» **Study text**:
........

# Is this a deal



## esaela (Jul 30, 2010)

+ + 
*Price For All Three: $344.51 *

Show availability and shipping details
Buy the selected items togetherThis item: 
Stanley 12-137 No.62 Low Angle Jack Plane by Stanley $122.56

Stanley 12-136 Bailey No.4 Smoothing Bench Plane by Stanley $146.95

Stanley 12-139 Bailey No.60-1/2 Low Angle Block Plane by Stanley $75.00

This is that Amazon has all three stanely sweetheart planes for what do you guys think? You can also get the 8 piece chesiel set for an extra 179.00 from amazon


----------



## racerglen (Oct 15, 2010)

Is this the "new" Stanley Sweetheart stuff ?


----------



## WayneC (Mar 8, 2007)

Yup…


----------



## esaela (Jul 30, 2010)

I believe it is the the new stanley sweet hart stuff here is the link to the page

http://www.amazon.com/Stanley-12-137-No-62-Angle-Plane/dp/B002B56CUY/ref=pd_sim_hi_3

Scrolldown to you see the three together


----------



## crank49 (Apr 7, 2010)

I just got the LA Jack about a month ago, on sale, for $139. Regular sources have it for $179 so your price looks good for the #62 and it's a nice plane in my opinion.

The only other "Sweet Heart" plane I have is the #92 shoulder plane which I got on sale and with a discount for $70. I love it, I would have been happy with that plane even at the regular $100 price.

If that LA block is the "Sweet Heart" version, that's an good deal and a plane that everyone should have at least one of. Mine is just a standard older version.

........

[Records excerpted from a collection]
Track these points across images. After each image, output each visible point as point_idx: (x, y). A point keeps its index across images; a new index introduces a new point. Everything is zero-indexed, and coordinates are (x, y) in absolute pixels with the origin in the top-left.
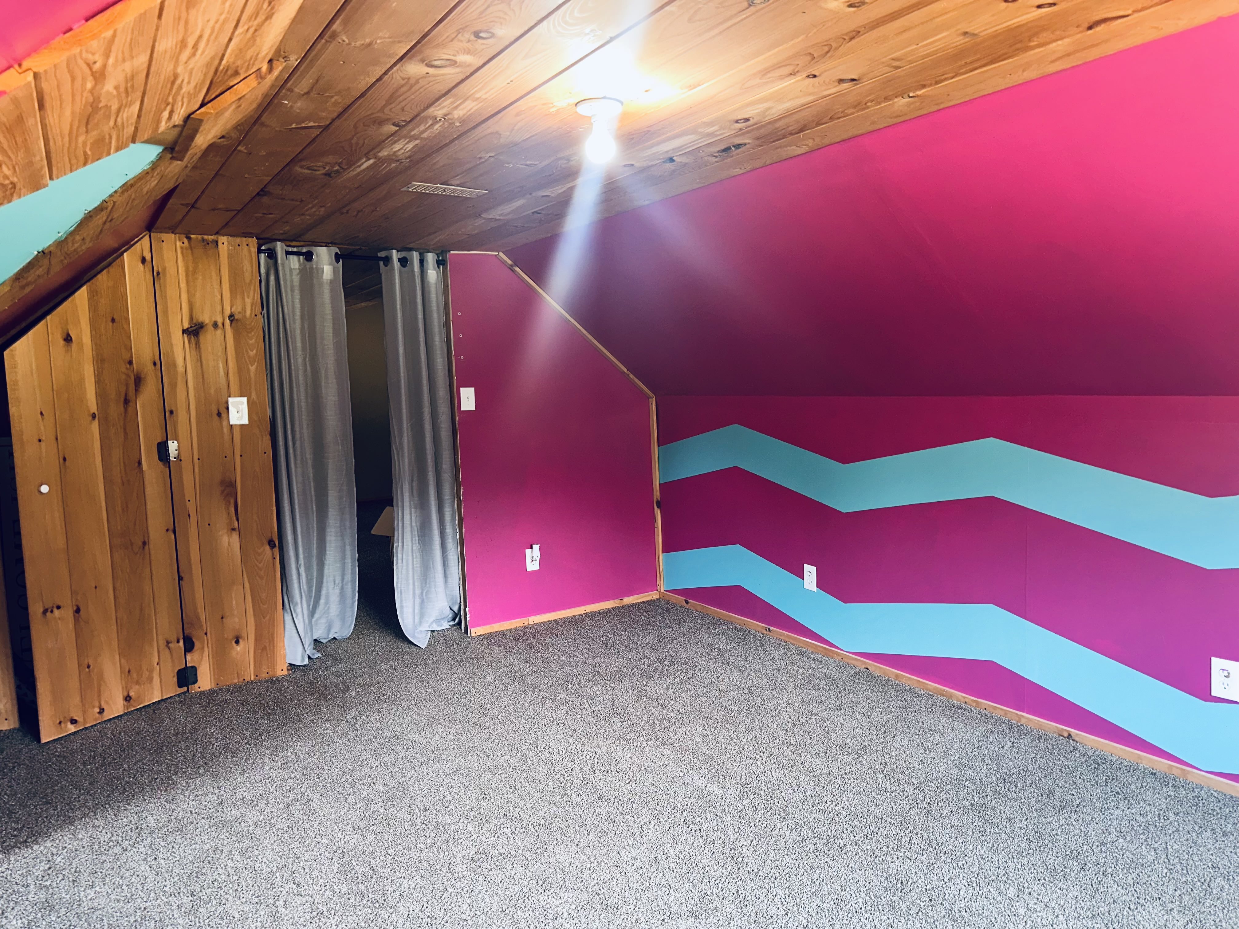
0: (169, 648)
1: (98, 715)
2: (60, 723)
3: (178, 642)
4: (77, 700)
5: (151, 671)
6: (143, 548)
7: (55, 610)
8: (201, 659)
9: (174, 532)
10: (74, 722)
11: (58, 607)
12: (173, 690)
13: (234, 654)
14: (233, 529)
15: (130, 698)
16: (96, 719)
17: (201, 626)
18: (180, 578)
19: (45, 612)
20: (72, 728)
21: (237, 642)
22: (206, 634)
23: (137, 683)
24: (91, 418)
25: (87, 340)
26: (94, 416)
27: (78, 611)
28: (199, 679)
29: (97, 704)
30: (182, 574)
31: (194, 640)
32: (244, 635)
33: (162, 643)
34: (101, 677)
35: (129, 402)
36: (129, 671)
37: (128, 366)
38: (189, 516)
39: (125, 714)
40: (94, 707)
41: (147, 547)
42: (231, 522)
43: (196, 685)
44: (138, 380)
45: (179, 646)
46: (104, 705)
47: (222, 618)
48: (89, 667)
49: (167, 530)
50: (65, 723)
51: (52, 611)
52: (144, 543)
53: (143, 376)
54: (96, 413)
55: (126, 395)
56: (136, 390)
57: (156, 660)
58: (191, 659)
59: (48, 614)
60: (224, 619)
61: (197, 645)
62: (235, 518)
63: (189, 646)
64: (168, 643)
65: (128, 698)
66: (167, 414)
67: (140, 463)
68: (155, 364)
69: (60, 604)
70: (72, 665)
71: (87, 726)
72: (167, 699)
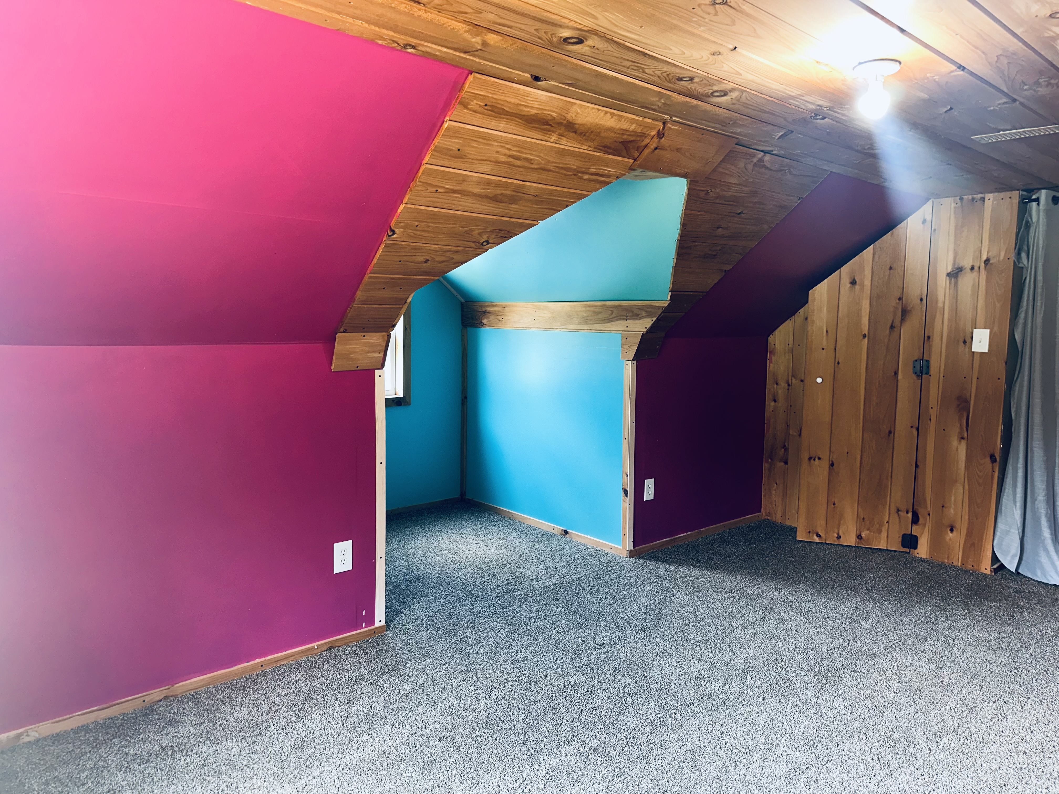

........

» **Assignment**: Pick up the forum thread on the Stanley plane deal after its last post and continue it.

» **Answer to this exercise**:
----------



## Cosmicsniper (Oct 2, 2009)

It doesn't appear that you are getting any discount just because they are bundled. I would pass on them, unless you just needed all three of them and you have an affinity for them. You can find better planes for cheaper on eBay, especially if you are willing to fix-up some of the classics.

For example, I purchased a beautiful, pre-WWII Stanley No. 4 from eBay last week in really good condition for about $30 shipped. I was using it within an hour after pulling it from the box. Even if you wanted a new, thicker plane iron to put in it, it'd still be lots cheaper than the new No. 4.

Many of the newer Sweethearts aren't getting very good reviews, so you have to account for that as well. I know that I'm not all that pleased with my newer Stanley No. 92 shoulder plane. It just isn't finished all that well and it pretty much started to rust up shortly after pulling it from the box. It works though.


----------



## Cosmicsniper (Oct 2, 2009)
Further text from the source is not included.